Description of the task: Look through the records below, and whenever a line contains "стилем", copy it.

Extracted page text data:
____________

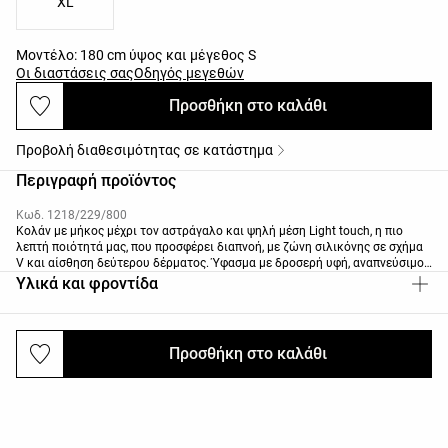
XL
Μοντέλο: 180 cm ύψος και μέγεθος S
Οι διαστάσεις σας
Οδηγός μεγεθών
Προσθήκη στο καλάθι
Προβολή διαθεσιμότητας σε κατάστημα
Περιγραφή προϊόντος
Κωδ. 1218/229/800
Κολάν με μήκος μέχρι τον αστράγαλο και ψηλή μέση Light touch, η πιο
λεπτή ποιότητά μας, που προσφέρει διαπνοή, με ζώνη σιλικόνης σε σχήμα
V και αίσθηση δεύτερου δέρματος. Ύφασμα με δροσερή υφή, αναπνεύσιμο
και υψηλής αντοχής.
Υλικά και φροντίδα
Προσθήκη στο καλάθι
Αποστολές και επιστροφές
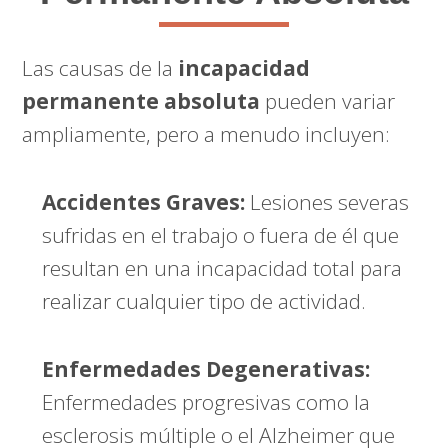
Las causas de la
incapacidad
permanente absoluta
pueden variar
ampliamente, pero a menudo incluyen:
Accidentes Graves:
Lesiones severas
sufridas en el trabajo o fuera de él que
resultan en una incapacidad total para
realizar cualquier tipo de actividad.
Enfermedades Degenerativas:
Enfermedades progresivas como la
esclerosis múltiple o el Alzheimer que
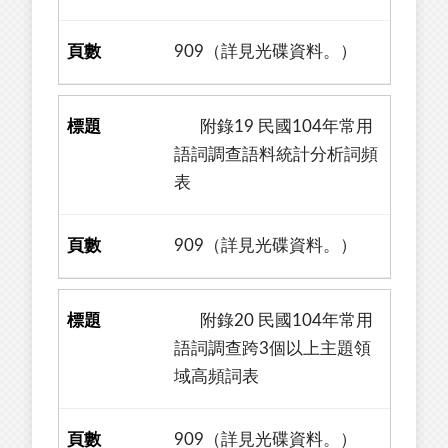
909（詳見光碟資料。）
附錄19 民國104年常用
語詞調查語料統計分析詞頻
表
909（詳見光碟資料。）
附錄20 民國104年常用
語詞調查跨3個以上主題領
域高頻詞表
909（詳見光碟資料。）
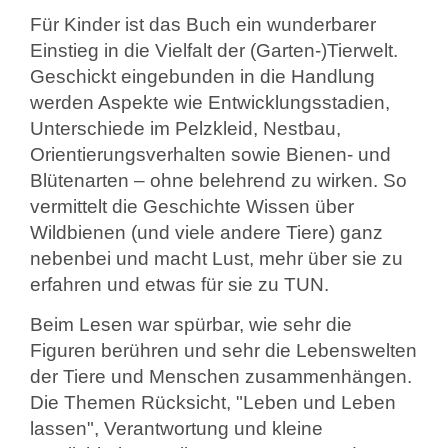
Für Kinder ist das Buch ein wunderbarer
Einstieg in die Vielfalt der (Garten-)Tierwelt.
Geschickt eingebunden in die Handlung
werden Aspekte wie Entwicklungsstadien,
Unterschiede im Pelzkleid, Nestbau,
Orientierungsverhalten sowie Bienen- und
Blütenarten – ohne belehrend zu wirken. So
vermittelt die Geschichte Wissen über
Wildbienen (und viele andere Tiere) ganz
nebenbei und macht Lust, mehr über sie zu
erfahren und etwas für sie zu TUN.
Beim Lesen war spürbar, wie sehr die
Figuren berühren und sehr die Lebenswelten
der Tiere und Menschen zusammenhängen.
Die Themen Rücksicht, "Leben und Leben
lassen", Verantwortung und kleine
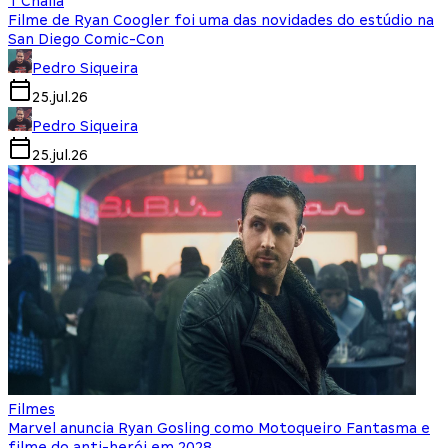
T'Challa
Filme de Ryan Coogler foi uma das novidades do estúdio na
San Diego Comic-Con
Pedro Siqueira
25.jul.26
Pedro Siqueira
25.jul.26
Filmes
Marvel anuncia Ryan Gosling como Motoqueiro Fantasma e
filme do anti-herói em 2028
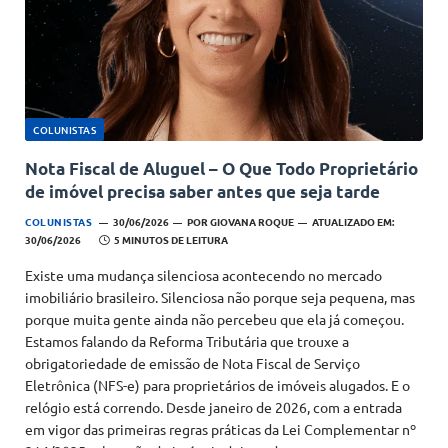
COLUNISTAS
Nota Fiscal de Aluguel – O Que Todo Proprietário
de imóvel precisa saber antes que seja tarde
COLUNISTAS
30/06/2026
POR
GIOVANA ROQUE
ATUALIZADO EM:
30/06/2026
5 MINUTOS DE LEITURA
Existe uma mudança silenciosa acontecendo no mercado
imobiliário brasileiro. Silenciosa não porque seja pequena, mas
porque muita gente ainda não percebeu que ela já começou.
Estamos falando da Reforma Tributária que trouxe a
obrigatoriedade de emissão de Nota Fiscal de Serviço
Eletrônica (NFS-e) para proprietários de imóveis alugados. E o
relógio está correndo. Desde janeiro de 2026, com a entrada
em vigor das primeiras regras práticas da Lei Complementar nº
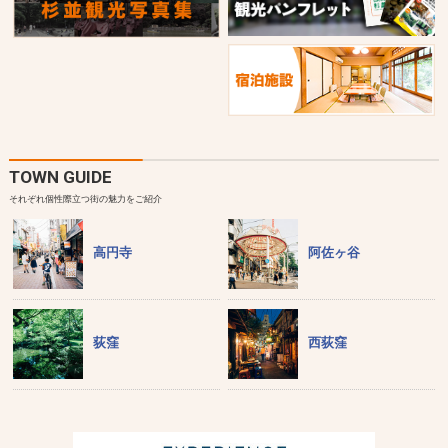
TOWN GUIDE
それぞれ個性際立つ街の魅力をご紹介
高円寺
阿佐ヶ谷
荻窪
西荻窪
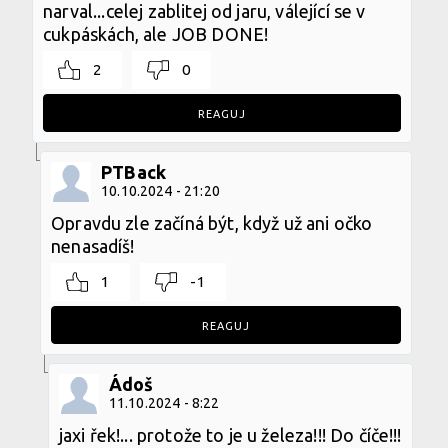
narval...celej zablitej od jaru, válející se v
cukpáskách, ale JOB DONE!
2
0
REAGUJ
PTBack
10.10.2024 - 21:20
Opravdu zle začíná být, když už ani očko
nenasadíš!
1
-1
REAGUJ
Ádoš
11.10.2024 - 8:22
jaxi řek!... protože to je u železa!!! Do číče!!!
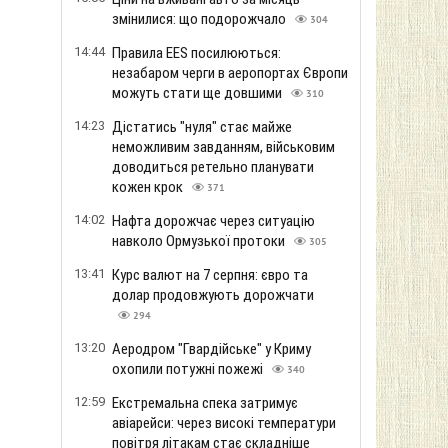
змінилися: що подорожчало
304
14:44
Правила EES посилюються:
незабаром черги в аеропортах Європи
можуть стати ще довшими
310
14:23
Дістатись "нуля" стає майже
неможливим завданням, військовим
доводиться ретельно планувати
кожен крок
371
14:02
Нафта дорожчає через ситуацію
навколо Ормузької протоки
305
13:41
Курс валют на 7 серпня: євро та
долар продовжують дорожчати
294
13:20
Аеродром "Гвардійське" у Криму
охопили потужні пожежі
340
12:59
Екстремальна спека затримує
авіарейси: через високі температури
повітря літакам стає складніше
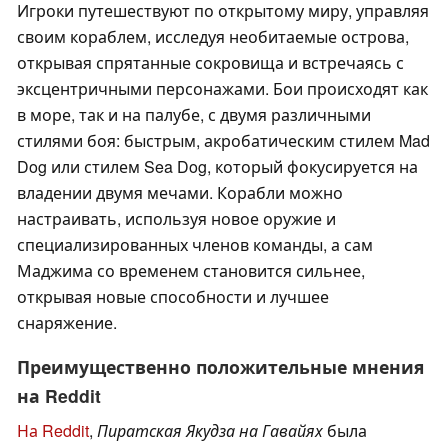
Игроки путешествуют по открытому миру, управляя
своим кораблем, исследуя необитаемые острова,
открывая спрятанные сокровища и встречаясь с
эксцентричными персонажами. Бои происходят как
в море, так и на палубе, с двумя различными
стилями боя: быстрым, акробатическим стилем Mad
Dog или стилем Sea Dog, который фокусируется на
владении двумя мечами. Корабли можно
настраивать, используя новое оружие и
специализированных членов команды, а сам
Маджима со временем становится сильнее,
открывая новые способности и лучшее
снаряжение.
Преимущественно положительные мнения
на Reddit
На Reddit
,
Пиратская Якудза на Гавайях
была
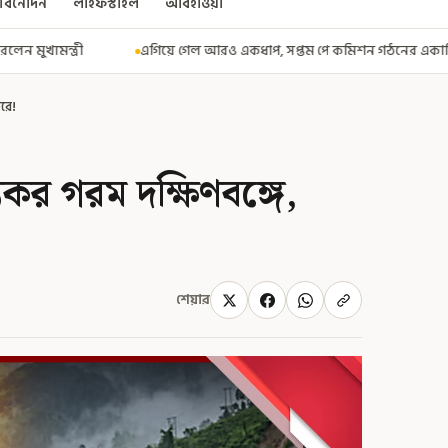
বিনোদন
লাইফস্টাইল
আবহাওয়া
ল আরও একধাপ, সপ্তম পে কমিশন গঠনের একাধিক শর্ত ঘোষণা করে বিজ্ঞপ্তি নবান্ন
তরে!
কর গরম দক্ষিণবঙ্গে,
শেয়ার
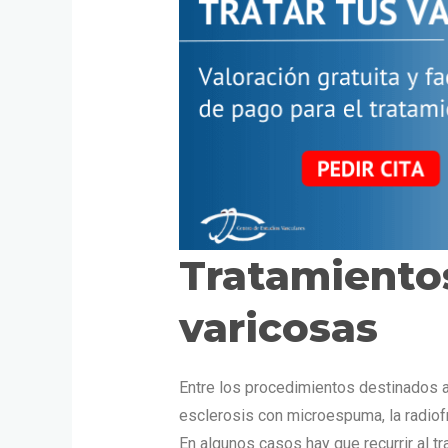
Tratamiento
varicosas
Entre los procedimientos destinados a
esclerosis con microespuma, la radiof
En algunos casos hay que recurrir al t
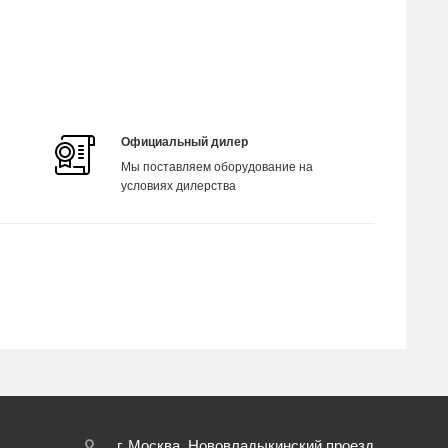
Официальный дилер
Мы поставляем оборудование на
условиях дилерства
г. Москва, Нововладыкинский проезд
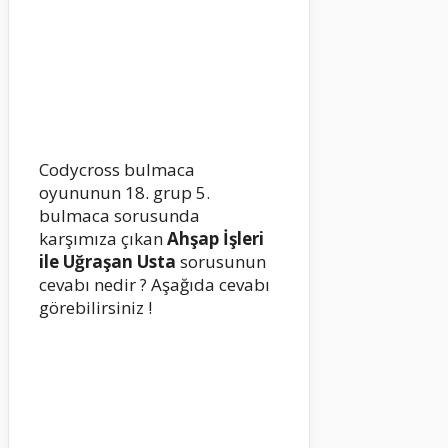
Codycross bulmaca
oyununun 18. grup 5.
bulmaca sorusunda
karşımıza çıkan
Ahşap İşleri
ile Uğraşan Usta
sorusunun
cevabı nedir ? Aşağıda cevabı
görebilirsiniz !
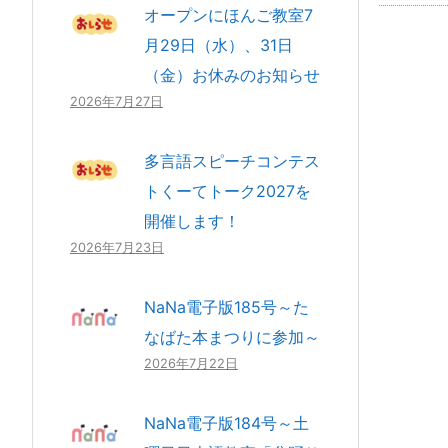
オープンにほんご教室7
月29日（水）、31日
（金）お休みのお知らせ
2026年7月27日
多言語スピーチコンテス
トくーてトーク2027を
開催します！
2026年7月23日
NaNa電子版185号～た
なばた本まつりに参加～
2026年7月22日
NaNa電子版184号～土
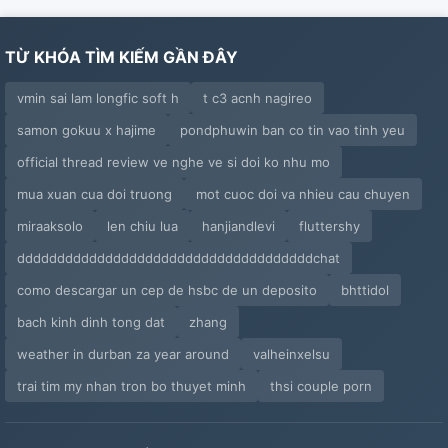
TỪ KHÓA TÌM KIẾM GẦN ĐÂY
vmin sai lam longfic soft h
t c3 acnh nagireo
samon gokuu x hajime
pondphuwin ban co tin vao tinh yeu
official thread review ve nghe ve si doi ko nhu mo
mua xuan cua doi truong
mot cuoc doi va nhieu cau chuyen
miraaksolo
len chiu lua
hanjiandlevi
fluttershy
dddddddddddddddddddddddddddddddddddddchat
como descargar un cep de hsbc de un deposito
bhttidol
bach kinh dinh tong dat
zhang
weather in durban za year around
valheinxelsu
trai tim my nhan tron bo thuyet minh
thsi couple porn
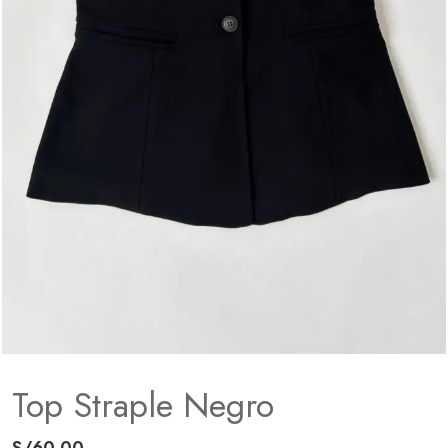
Top Straple Negro
S/
60.00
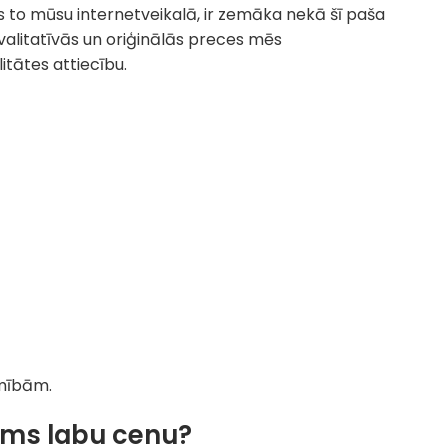
s to mūsu internetveikalā, ir zemāka nekā šī paša
kvalitatīvās un oriģinālās preces mēs
itātes attiecību.
imībām.
jums labu cenu?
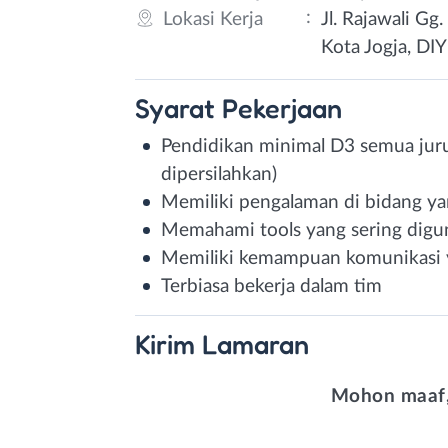
:
Lokasi Kerja
Jl. Rajawali Gg
Kota Jogja, DIY
Syarat
Pekerjaan
Pendidikan minimal D3 semua jur
dipersilahkan)
Memiliki pengalaman di bidang y
Memahami tools yang sering digu
Memiliki kemampuan komunikasi 
Terbiasa bekerja dalam tim
Kirim
Lamaran
Mohon maaf,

____________

Written answer:
стилями боя: быстрым, акробатическим стилем Mad
Dog или стилем Sea Dog, который фокусируется на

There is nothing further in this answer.